Europas Schuldenkrise hat indes an der Wall Street ihr erstes prominentes Opfer gefordert. Nach einer Reihe fehlgeschlagener Wetten auf Staatsanleihen mehrerer Euro-Staaten musste die Investmentfirma MF Global am Montag Gläubigerschutz beantragen. Mit einer Bilanzsumme von 41 Milliarden Dollar ist MF Global die achtgrößte Pleite der US-Geschichte und die größte Bankpleite seit dem Zusammenbruch von Lehman Brothers 2008.

Der Chef der Investmentfirma, Jon Corzine, hatte vorige Woche verzweifelt versucht, MF Global zu verkaufen. Der Versuch kam jedoch zu spät, Kunden und Geschäftspartner hatten bereits begonnen, wegen des hohen Engagements in Europa zu fliehen. MF Global hielt zuletzt Anleihen aus Italien, Spanien, Portugal, Belgien und Irland von 6,3 Milliarden Dollar bei einem Eigenkapital von 1,2 Milliarden.

Aktie fiel in einer Woche um 75 Prozent

Am 25. Oktober hatte die Firma einen Quartalsverlust von 191 Millionen Dollar gemeldet. Daraufhin setzten die Ratingagenturen die Qualität von MF-Global-Schulden auf Schrott-Status herab. Die Aktie der Firma fiel um 75 Prozent. Nach Medienberichten ermitteln zudem die Behörden, weil Einlagen von Kunden von 700 Millionen Dollar fehlen. Dies deutet auf erhebliche Mängel in der Buchführung hin.

Die Investmentfirma, die außerhalb der Wall Street unbekannt ist, war spezialisiert auf den Handel mit Rohstoffen und Derivaten. Der jetzige Chef Jon Corzine hatte seinen Posten 2010 mit dem Ziel übernommen, MF Global zu einer richtigen Investmentbank auszubauen, die auch mit dem eigenen Geld spekuliert. In der Branche war von einem "Mini-Goldman-Sachs" die Rede.

Beruhigend aus globaler Sicht ist die Tatsache, dass MF Global trotz seiner Größe nicht systemisch relevant ist. Der Konkursantrag hat bis Dienstag keine größere Störung der Kreditmärkte ausgelöst. Für die Europäer liefert die Pleite allerdings ein Warnsignal: Der Run auf MF Global setzte ein, obwohl die Firma gar keine griechischen Anleihen besitzt. Es reichte, dass die Renditen italienischer, spanischer und anderer Anleihen nicht so zurückgingen wie erhofft, um bei den Kunden Panik auszulösen. Die Finanzmärkte schätzen die Lage in Europa also als extrem labil ein.

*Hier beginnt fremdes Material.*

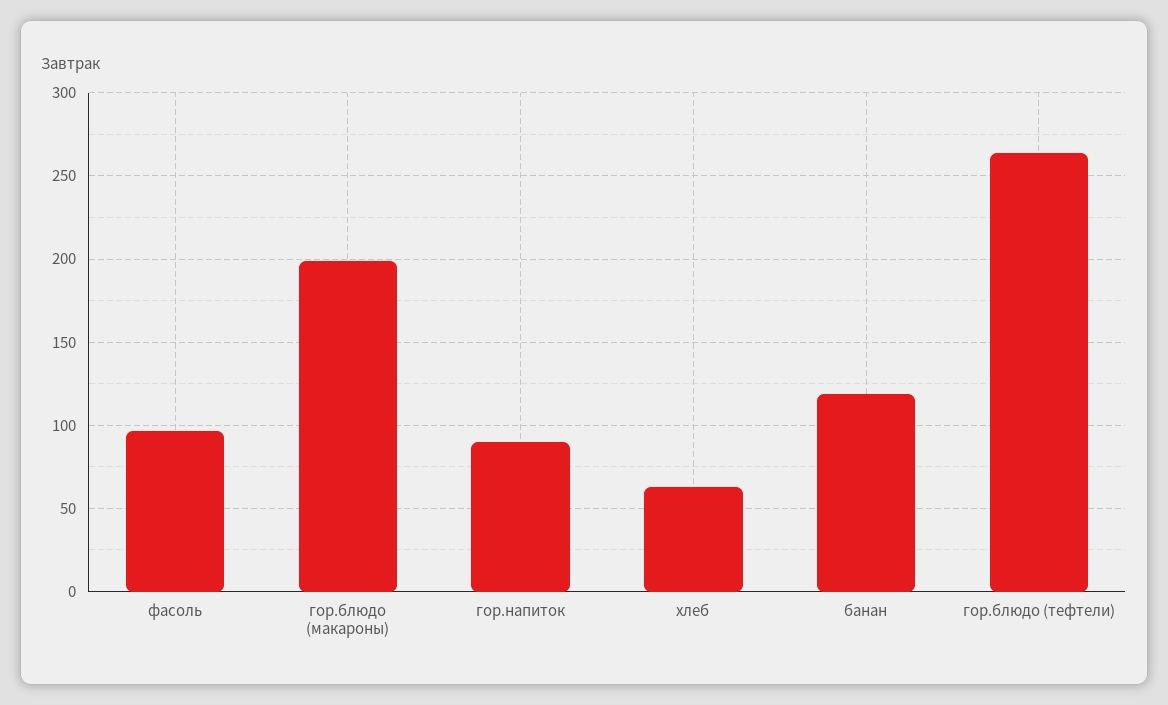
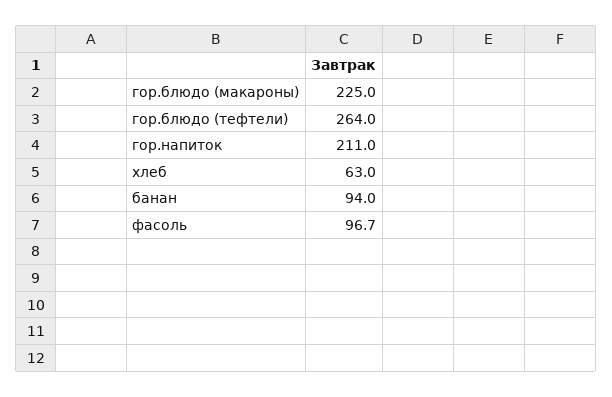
  {
    "фасоль": 96.7,
-   "гор.блюдо (макароны)": 200,
+   "гор.блюдо (макароны)": 225,
-   "гор.напиток": 90,
+   "гор.напиток": 211,
    "хлеб": 63,
-   "банан": 120,
+   "банан": 94,
    "гор.блюдо (тефтели)": 264
  }

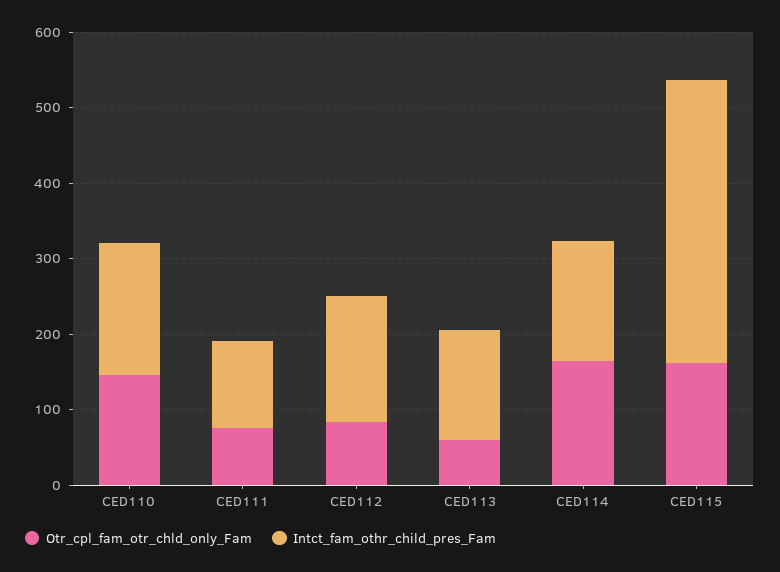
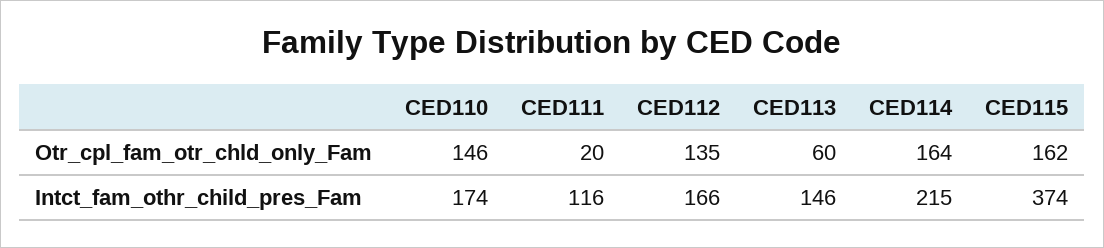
  {
    "Otr_cpl_fam_otr_chld_only_Fam": {
      "CED110": 146,
-     "CED111": 80,
+     "CED111": 20,
-     "CED112": 80,
+     "CED112": 135,
      "CED113": 60,
      "CED114": 164,
      "CED115": 162
    },
    "Intct_fam_othr_child_pres_Fam": {
      "CED110": 174,
      "CED111": 116,
      "CED112": 166,
      "CED113": 146,
-     "CED114": 160,
+     "CED114": 215,
      "CED115": 374
    }
  }

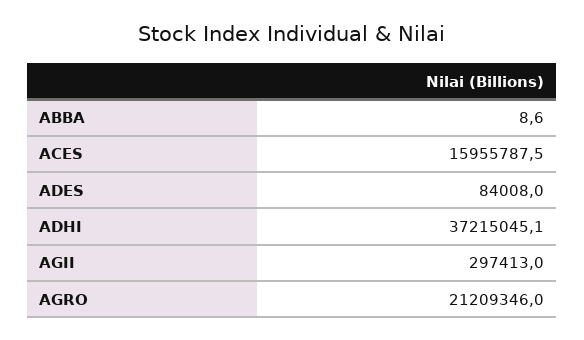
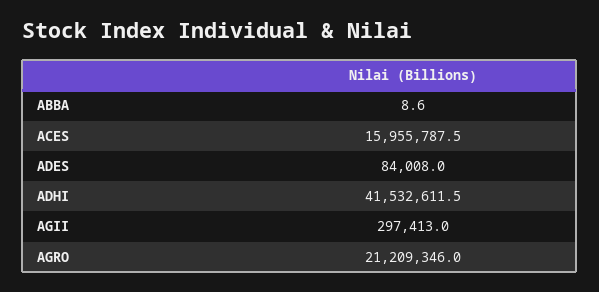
  {
    "ABBA": 8.6,
    "ACES": 15955787.5,
    "ADES": 84008,
-   "ADHI": 37215045.1,
+   "ADHI": 41532611.5,
    "AGII": 297413,
    "AGRO": 21209346
  }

Auf der Liste der Gläubiger steht eine Tochter der Deutschen Bank, mit Außenständen von 1,02 Milliarden Dollar. Dabei handele es sich nicht um eigenes Geld, das Institut trete als Vermögensverwalter für Investoren auf, hieß es. Das Engagement der Bank selbst bei MF Global liegt im niedrigen zweistelligen Millionenbereich.